• [YOUR TASK]:
In the data below, locate each line with the word "있습니다" and list it.

• [PROVIDED RECORDS]:
++++++++

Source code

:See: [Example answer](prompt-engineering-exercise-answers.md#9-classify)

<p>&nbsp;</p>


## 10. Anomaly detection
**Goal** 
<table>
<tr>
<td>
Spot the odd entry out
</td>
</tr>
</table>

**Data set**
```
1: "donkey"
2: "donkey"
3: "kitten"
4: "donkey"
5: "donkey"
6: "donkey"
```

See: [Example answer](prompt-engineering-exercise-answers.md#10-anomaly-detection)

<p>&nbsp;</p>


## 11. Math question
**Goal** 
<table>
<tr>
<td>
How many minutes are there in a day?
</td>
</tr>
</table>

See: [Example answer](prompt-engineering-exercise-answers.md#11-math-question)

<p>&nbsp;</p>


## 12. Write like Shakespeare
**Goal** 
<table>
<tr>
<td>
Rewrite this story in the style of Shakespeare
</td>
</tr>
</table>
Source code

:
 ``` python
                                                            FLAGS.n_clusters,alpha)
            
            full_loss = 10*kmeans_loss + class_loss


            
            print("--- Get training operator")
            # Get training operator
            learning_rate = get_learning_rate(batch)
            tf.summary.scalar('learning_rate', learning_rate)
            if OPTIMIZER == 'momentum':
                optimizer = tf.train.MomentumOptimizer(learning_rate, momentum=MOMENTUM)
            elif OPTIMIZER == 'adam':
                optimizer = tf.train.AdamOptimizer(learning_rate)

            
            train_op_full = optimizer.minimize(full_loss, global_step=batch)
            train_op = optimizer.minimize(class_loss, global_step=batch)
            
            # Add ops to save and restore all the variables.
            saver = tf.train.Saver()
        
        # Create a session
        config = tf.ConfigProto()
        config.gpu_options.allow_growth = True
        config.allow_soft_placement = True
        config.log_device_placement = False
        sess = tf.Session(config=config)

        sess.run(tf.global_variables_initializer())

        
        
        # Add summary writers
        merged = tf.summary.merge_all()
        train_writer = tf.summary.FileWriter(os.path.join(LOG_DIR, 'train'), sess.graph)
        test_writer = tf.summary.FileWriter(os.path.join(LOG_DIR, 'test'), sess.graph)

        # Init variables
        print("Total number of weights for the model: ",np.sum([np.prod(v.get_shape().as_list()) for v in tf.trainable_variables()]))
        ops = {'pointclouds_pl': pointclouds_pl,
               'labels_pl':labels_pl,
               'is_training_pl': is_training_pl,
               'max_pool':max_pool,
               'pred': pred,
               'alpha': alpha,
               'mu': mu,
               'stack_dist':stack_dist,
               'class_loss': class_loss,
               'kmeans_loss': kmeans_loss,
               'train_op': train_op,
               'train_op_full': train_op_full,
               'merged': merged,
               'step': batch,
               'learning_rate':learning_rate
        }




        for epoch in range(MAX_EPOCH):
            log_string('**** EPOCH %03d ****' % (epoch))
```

++++++++

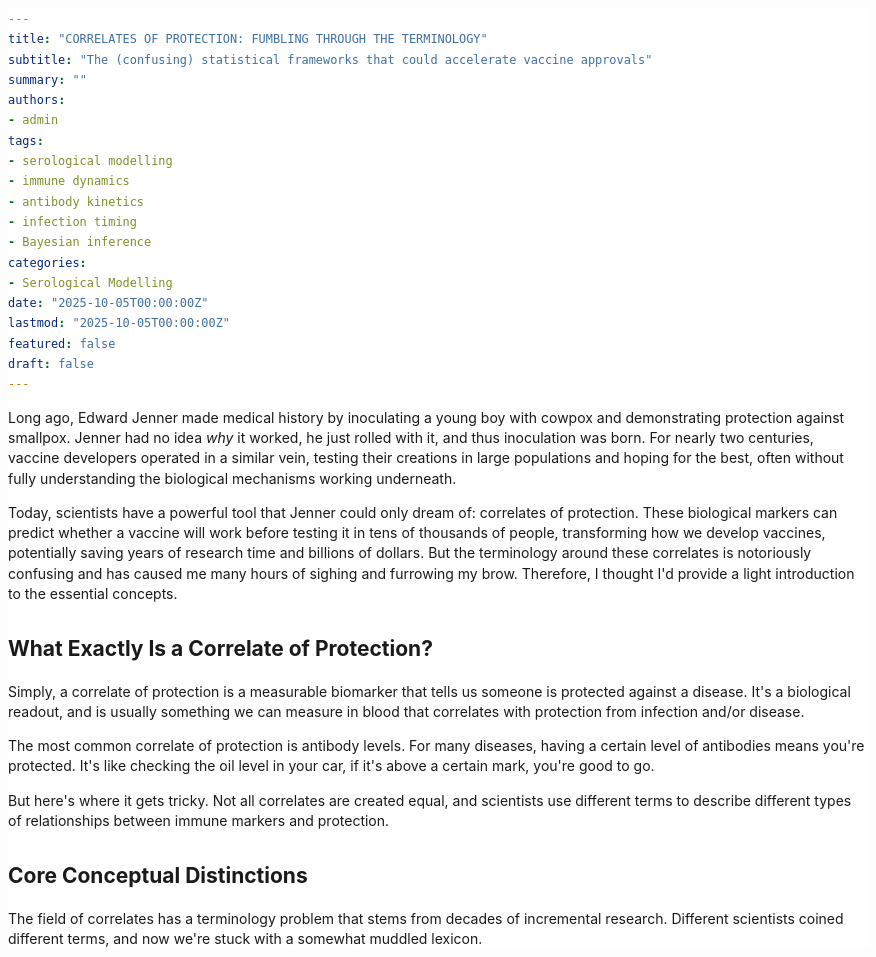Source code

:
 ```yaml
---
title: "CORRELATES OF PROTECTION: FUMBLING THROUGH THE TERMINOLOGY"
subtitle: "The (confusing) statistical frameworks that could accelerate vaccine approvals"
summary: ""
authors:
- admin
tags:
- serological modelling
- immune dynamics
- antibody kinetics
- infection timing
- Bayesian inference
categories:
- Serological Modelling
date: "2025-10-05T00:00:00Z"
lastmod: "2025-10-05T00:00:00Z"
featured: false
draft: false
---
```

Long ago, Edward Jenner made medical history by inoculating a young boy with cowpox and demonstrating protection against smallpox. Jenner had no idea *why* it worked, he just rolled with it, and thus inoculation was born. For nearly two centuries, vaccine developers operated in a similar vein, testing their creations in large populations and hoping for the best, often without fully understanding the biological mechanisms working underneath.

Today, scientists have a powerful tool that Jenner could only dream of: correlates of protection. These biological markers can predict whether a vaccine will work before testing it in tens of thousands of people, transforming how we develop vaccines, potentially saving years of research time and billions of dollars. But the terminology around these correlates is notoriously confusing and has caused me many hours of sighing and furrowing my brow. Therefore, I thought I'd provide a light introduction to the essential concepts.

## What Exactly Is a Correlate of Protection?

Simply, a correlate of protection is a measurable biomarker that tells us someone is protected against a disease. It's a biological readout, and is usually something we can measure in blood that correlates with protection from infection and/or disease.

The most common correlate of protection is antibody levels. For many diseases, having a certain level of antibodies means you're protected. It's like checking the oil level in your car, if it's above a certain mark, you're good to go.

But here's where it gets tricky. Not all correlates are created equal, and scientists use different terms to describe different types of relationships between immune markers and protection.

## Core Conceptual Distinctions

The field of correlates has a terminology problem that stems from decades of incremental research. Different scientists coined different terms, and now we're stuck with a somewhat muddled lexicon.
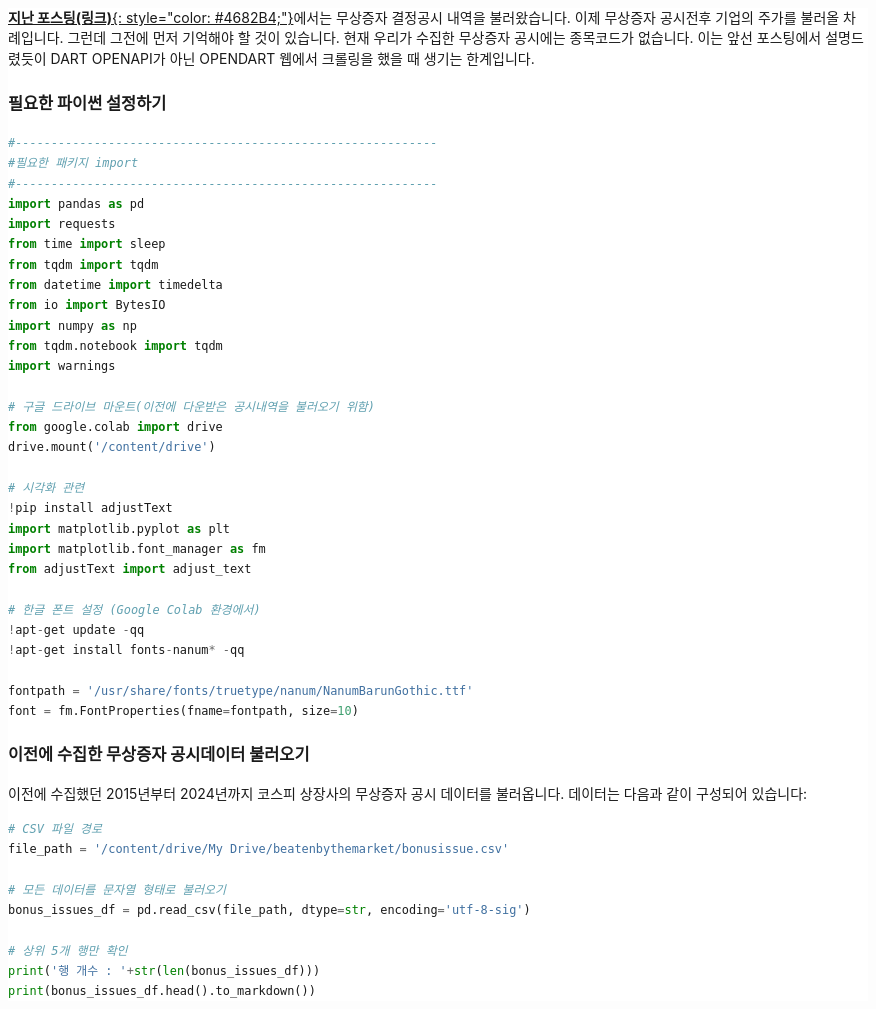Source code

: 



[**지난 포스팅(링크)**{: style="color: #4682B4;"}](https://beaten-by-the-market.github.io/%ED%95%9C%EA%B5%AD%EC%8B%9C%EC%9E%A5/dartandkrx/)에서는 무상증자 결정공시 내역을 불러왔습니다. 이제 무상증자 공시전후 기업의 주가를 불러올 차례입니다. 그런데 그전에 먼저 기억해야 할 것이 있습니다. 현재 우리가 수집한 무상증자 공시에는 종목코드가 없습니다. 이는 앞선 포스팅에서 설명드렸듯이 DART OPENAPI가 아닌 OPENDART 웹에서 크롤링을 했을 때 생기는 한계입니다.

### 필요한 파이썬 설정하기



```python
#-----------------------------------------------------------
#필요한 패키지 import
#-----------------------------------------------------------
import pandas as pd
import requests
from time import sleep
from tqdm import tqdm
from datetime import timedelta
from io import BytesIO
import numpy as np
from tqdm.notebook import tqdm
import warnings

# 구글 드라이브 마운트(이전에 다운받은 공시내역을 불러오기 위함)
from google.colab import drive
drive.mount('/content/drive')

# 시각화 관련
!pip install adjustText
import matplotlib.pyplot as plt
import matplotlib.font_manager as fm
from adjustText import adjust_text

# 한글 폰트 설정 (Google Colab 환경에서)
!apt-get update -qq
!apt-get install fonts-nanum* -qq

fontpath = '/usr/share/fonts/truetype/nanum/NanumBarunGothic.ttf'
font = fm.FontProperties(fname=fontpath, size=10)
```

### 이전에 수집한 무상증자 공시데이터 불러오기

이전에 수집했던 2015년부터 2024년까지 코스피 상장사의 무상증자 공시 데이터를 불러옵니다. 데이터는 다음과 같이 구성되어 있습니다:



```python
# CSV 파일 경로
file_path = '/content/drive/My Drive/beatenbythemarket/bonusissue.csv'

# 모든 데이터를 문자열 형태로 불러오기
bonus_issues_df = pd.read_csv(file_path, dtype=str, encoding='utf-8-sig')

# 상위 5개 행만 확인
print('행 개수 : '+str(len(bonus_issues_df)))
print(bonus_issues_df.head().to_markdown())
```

++++++++

• [YOUR RESPONSE]:
[**지난 포스팅(링크)**{: style="color: #4682B4;"}](https://beaten-by-the-market.github.io/%ED%95%9C%EA%B5%AD%EC%8B%9C%EC%9E%A5/dartandkrx/)에서는 무상증자 결정공시 내역을 불러왔습니다. 이제 무상증자 공시전후 기업의 주가를 불러올 차례입니다. 그런데 그전에 먼저 기억해야 할 것이 있습니다. 현재 우리가 수집한 무상증자 공시에는 종목코드가 없습니다. 이는 앞선 포스팅에서 설명드렸듯이 DART OPENAPI가 아닌 OPENDART 웹에서 크롤링을 했을 때 생기는 한계입니다.
이전에 수집했던 2015년부터 2024년까지 코스피 상장사의 무상증자 공시 데이터를 불러옵니다. 데이터는 다음과 같이 구성되어 있습니다:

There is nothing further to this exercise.